(Records from a data collection)
※

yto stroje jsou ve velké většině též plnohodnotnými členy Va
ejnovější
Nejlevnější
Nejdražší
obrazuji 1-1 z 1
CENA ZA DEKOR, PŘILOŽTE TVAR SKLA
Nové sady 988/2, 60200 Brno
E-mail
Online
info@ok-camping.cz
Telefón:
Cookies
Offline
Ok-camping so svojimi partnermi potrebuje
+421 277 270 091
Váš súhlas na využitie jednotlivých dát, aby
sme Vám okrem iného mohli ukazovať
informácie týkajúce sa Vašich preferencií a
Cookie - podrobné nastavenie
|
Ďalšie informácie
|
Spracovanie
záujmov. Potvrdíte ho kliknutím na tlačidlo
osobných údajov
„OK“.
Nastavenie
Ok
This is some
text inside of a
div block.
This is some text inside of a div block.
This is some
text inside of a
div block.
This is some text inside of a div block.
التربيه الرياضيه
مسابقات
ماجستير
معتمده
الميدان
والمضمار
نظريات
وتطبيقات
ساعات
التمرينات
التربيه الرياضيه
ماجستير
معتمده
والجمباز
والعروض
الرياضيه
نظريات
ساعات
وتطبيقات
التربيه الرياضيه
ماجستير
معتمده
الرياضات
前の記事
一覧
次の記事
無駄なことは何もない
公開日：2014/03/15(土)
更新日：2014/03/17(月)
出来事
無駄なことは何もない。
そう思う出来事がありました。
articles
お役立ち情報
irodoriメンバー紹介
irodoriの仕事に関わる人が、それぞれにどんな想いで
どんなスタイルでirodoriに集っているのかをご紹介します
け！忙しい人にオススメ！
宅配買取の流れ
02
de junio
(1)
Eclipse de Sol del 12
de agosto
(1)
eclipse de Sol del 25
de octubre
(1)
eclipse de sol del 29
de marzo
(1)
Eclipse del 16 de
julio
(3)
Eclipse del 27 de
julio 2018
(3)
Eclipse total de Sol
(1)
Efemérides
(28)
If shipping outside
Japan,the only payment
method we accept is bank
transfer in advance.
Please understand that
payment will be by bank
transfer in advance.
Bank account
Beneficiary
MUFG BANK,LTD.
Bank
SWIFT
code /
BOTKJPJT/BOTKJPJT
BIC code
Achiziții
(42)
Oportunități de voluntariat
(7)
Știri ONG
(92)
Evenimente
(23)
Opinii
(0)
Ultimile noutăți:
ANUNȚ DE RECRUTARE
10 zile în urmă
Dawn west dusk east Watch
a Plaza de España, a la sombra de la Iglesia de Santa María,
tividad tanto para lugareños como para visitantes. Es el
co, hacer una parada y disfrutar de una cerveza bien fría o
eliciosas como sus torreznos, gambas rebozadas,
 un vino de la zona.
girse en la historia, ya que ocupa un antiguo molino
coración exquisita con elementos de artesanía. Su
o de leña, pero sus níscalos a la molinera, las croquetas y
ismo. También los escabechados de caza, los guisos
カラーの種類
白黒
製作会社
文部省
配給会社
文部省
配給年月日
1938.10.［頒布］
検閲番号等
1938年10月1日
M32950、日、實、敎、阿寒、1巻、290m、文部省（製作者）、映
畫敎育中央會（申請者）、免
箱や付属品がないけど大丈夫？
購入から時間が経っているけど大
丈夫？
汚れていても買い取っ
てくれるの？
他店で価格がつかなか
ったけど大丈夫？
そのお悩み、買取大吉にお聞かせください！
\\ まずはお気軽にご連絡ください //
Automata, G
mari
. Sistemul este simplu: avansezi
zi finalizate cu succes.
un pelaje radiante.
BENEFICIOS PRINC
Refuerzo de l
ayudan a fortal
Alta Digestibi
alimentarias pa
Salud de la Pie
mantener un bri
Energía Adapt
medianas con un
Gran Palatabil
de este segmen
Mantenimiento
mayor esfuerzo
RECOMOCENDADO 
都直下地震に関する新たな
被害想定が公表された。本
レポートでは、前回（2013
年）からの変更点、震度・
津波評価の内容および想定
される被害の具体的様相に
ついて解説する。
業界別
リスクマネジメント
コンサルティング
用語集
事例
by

※

### EXERCISE INSTRUCTIONS
Reproduce every line of the items above without changing a single character.

### TASK RESULT
yto stroje jsou ve velké většině též plnohodnotnými členy Va
ejnovější
Nejlevnější
Nejdražší
obrazuji 1-1 z 1
CENA ZA DEKOR, PŘILOŽTE TVAR SKLA
Nové sady 988/2, 60200 Brno
E-mail
Online
info@ok-camping.cz
Telefón:
Cookies
Offline
Ok-camping so svojimi partnermi potrebuje
+421 277 270 091
Váš súhlas na využitie jednotlivých dát, aby
sme Vám okrem iného mohli ukazovať
informácie týkajúce sa Vašich preferencií a
Cookie - podrobné nastavenie
|
Ďalšie informácie
|
Spracovanie
záujmov. Potvrdíte ho kliknutím na tlačidlo
osobných údajov
„OK“.
Nastavenie
Ok
This is some
text inside of a
div block.
This is some text inside of a div block.
This is some
text inside of a
div block.
This is some text inside of a div block.
التربيه الرياضيه
مسابقات
ماجستير
معتمده
الميدان
والمضمار
نظريات
وتطبيقات
ساعات
التمرينات
التربيه الرياضيه
ماجستير
معتمده
والجمباز
والعروض
الرياضيه
نظريات
ساعات
وتطبيقات
التربيه الرياضيه
ماجستير
معتمده
الرياضات
前の記事
一覧
次の記事
無駄なことは何もない
公開日：2014/03/15(土)
更新日：2014/03/17(月)
出来事
無駄なことは何もない。
そう思う出来事がありました。
articles
お役立ち情報
irodoriメンバー紹介
irodoriの仕事に関わる人が、それぞれにどんな想いで
どんなスタイルでirodoriに集っているのかをご紹介します
け！忙しい人にオススメ！
宅配買取の流れ
02
de junio
(1)
Eclipse de Sol del 12
de agosto
(1)
eclipse de Sol del 25
de octubre
(1)
eclipse de sol del 29
de marzo
(1)
Eclipse del 16 de
julio
(3)
Eclipse del 27 de
julio 2018
(3)
Eclipse total de Sol
(1)
Efemérides
(28)
If shipping outside
Japan,the only payment
method we accept is bank
transfer in advance.
Please understand that
payment will be by bank
transfer in advance.
Bank account
Beneficiary
MUFG BANK,LTD.
Bank
SWIFT
code /
BOTKJPJT/BOTKJPJT
BIC code
Achiziții
(42)
Oportunități de voluntariat
(7)
Știri ONG
(92)
Evenimente
(23)
Opinii
(0)
Ultimile noutăți:
ANUNȚ DE RECRUTARE
10 zile în urmă
Dawn west dusk east Watch
a Plaza de España, a la sombra de la Iglesia de Santa María,
tividad tanto para lugareños como para visitantes. Es el
co, hacer una parada y disfrutar de una cerveza bien fría o
eliciosas como sus torreznos, gambas rebozadas,
 un vino de la zona.
girse en la historia, ya que ocupa un antiguo molino
coración exquisita con elementos de artesanía. Su
o de leña, pero sus níscalos a la molinera, las croquetas y
ismo. También los escabechados de caza, los guisos
カラーの種類
白黒
製作会社
文部省
配給会社
文部省
配給年月日
1938.10.［頒布］
検閲番号等
1938年10月1日
M32950、日、實、敎、阿寒、1巻、290m、文部省（製作者）、映
畫敎育中央會（申請者）、免
箱や付属品がないけど大丈夫？
購入から時間が経っているけど大
丈夫？
汚れていても買い取っ
てくれるの？
他店で価格がつかなか
ったけど大丈夫？
そのお悩み、買取大吉にお聞かせください！
\\ まずはお気軽にご連絡ください //
Automata, G
mari
. Sistemul este simplu: avansezi
zi finalizate cu succes.
un pelaje radiante.
BENEFICIOS PRINC
Refuerzo de l
ayudan a fortal
Alta Digestibi
alimentarias pa
Salud de la Pie
mantener un bri
Energía Adapt
medianas con un
Gran Palatabil
de este segmen
Mantenimiento
mayor esfuerzo
RECOMOCENDADO 
都直下地震に関する新たな
被害想定が公表された。本
レポートでは、前回（2013
年）からの変更点、震度・
津波評価の内容および想定
される被害の具体的様相に
ついて解説する。
業界別
リスクマネジメント
コンサルティング
用語集
事例
by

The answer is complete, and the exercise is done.